Understanding The Stock Market Cycle

The winning investor should understand how a normal business cycle unfolds and the duration of these periods, paying particular attention to recent cycles. There is no foolproof guarantee that stock market cycles will last three or four years because it happened that way in the past.

The stock market ordinarily bottoms out while business is still on a downtrend, anticipating economic events months in advance. Analysts refer to this phenomenon as "discounting of the future." In like manner, bull markets frequently top out and turn down before economic recession begins.

Therefore, using economic indicators to tell you when to buy or sell the stock market is generally an exceedingly poor procedure. Yet some firms have people trying to do this very thing. It's a somewhat ridiculous approach, but it does seem to make those who don't understand the stock market very well feel better.

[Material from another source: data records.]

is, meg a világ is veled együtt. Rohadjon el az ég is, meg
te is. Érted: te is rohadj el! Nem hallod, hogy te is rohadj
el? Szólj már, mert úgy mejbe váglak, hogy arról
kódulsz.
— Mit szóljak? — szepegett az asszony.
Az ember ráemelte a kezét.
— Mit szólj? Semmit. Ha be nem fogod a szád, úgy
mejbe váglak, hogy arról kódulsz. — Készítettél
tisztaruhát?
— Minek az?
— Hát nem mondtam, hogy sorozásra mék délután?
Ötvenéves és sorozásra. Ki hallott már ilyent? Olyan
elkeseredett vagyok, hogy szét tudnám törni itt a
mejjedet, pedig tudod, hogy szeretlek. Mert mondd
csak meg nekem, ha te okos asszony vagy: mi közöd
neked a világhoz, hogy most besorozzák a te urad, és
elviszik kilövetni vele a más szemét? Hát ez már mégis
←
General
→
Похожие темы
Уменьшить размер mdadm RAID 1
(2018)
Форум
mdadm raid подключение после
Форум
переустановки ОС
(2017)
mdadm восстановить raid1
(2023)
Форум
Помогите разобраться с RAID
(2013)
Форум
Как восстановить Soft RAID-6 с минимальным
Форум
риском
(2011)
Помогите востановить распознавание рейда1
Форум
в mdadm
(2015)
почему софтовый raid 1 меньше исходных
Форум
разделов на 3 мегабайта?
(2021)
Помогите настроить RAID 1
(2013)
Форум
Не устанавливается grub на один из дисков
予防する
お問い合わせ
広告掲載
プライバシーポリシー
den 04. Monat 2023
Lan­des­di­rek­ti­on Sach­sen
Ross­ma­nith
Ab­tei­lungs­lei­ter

Ironically, economists also have a rather faulty record of predicting the economy. A few of our U.S. presidents, themselves lacking sufficient understanding of the American economy, have had to learn this lesson the slow, hard way. Around the beginning of 1983, just as the economy was in its first few months of recovery, the head of President Reagan's Council of Economic Advisors was a little concerned because the capital goods sector was not very strong. This was the first possible hint that this particular advisor might not be as thoroughly sound as he should be, because capital goods demand is never good at the early stage of economic recovery, and particularly so in the first quarter of 1983, when American plants were operating at a low percentage of capacity.

You should check earlier cycles to learn the sequence of industry group moves at various stages of the market. For example, railroad equipment, machinery, and other capital goods industries are late movers in a business or stock market cycle. This knowledge can help you determine what stage of the current market period you are in. When these groups start running up, you know you're near the tail end.

Almost always, the really big money is made in the first one or two years of a normal new bull market's upward movement. This, then, is the point in time you must recognize as soon as possible and fully capitalize upon while the golden opportunity is there.

The remainder of the up cycle usually consists of back and forth movement in the market averages, followed by a bear market. The year 1965 was one of the few exceptions, but this strong market in the third year of a new cycle was caused by the advent of the Vietnam war.